Work instruction:
Your copy should match the listing below exactly, except that it holds no images.

Data in this exercise:
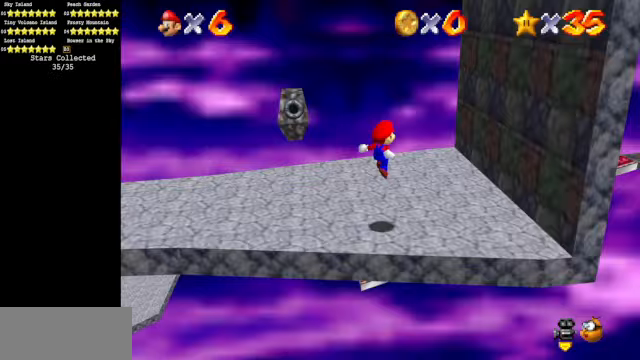
{"buttons": ["A"], "left_stick": "up", "events": [[267, "A", "down"], [367, "left_stick", "up"]]}
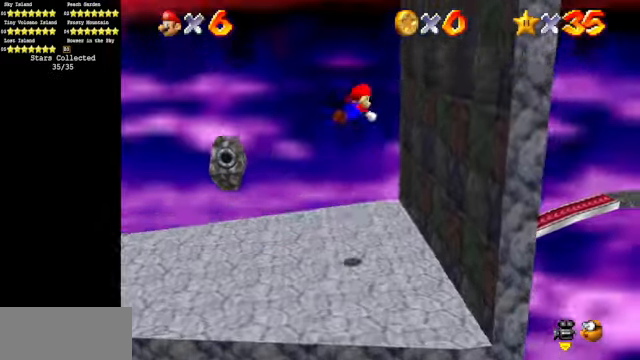
{"buttons": ["A"], "left_stick": "right", "events": [[67, "left_stick", "up-right"], [200, "A", "up"], [200, "left_stick", "right"], [433, "A", "down"]]}
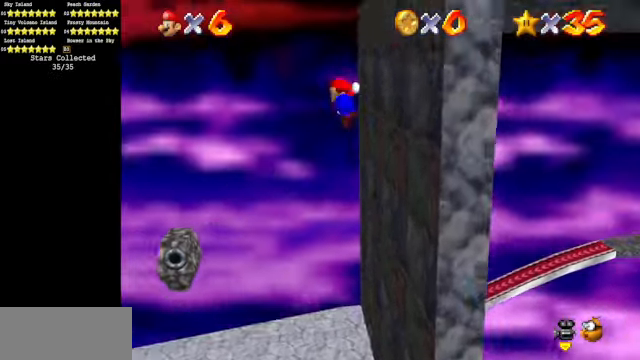
{"buttons": ["A"], "left_stick": "right", "events": []}
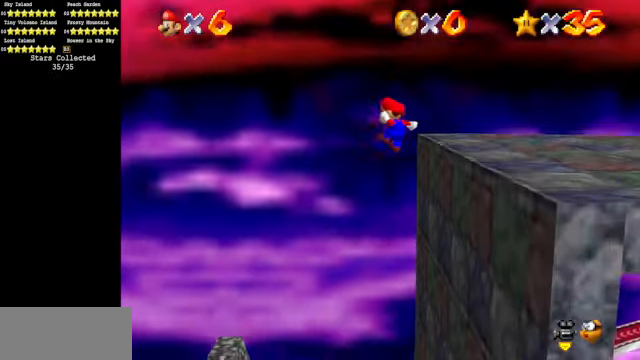
{"buttons": [], "left_stick": "center", "events": [[167, "A", "up"], [333, "A", "down"], [433, "A", "up"], [467, "left_stick", "center"]]}
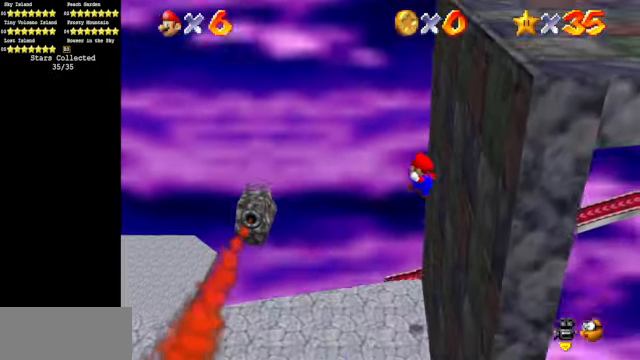
{"buttons": [], "left_stick": "down-left", "events": [[433, "left_stick", "down-left"]]}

Response area:
{"buttons": ["A"], "left_stick": "up", "events": [[267, "A", "down"], [367, "left_stick", "up"]]}
{"buttons": ["A"], "left_stick": "right", "events": [[67, "left_stick", "up-right"], [200, "A", "up"], [200, "left_stick", "right"], [433, "A", "down"]]}
{"buttons": ["A"], "left_stick": "right", "events": []}
{"buttons": [], "left_stick": "center", "events": [[167, "A", "up"], [333, "A", "down"], [433, "A", "up"], [467, "left_stick", "center"]]}
{"buttons": [], "left_stick": "down-left", "events": [[433, "left_stick", "down-left"]]}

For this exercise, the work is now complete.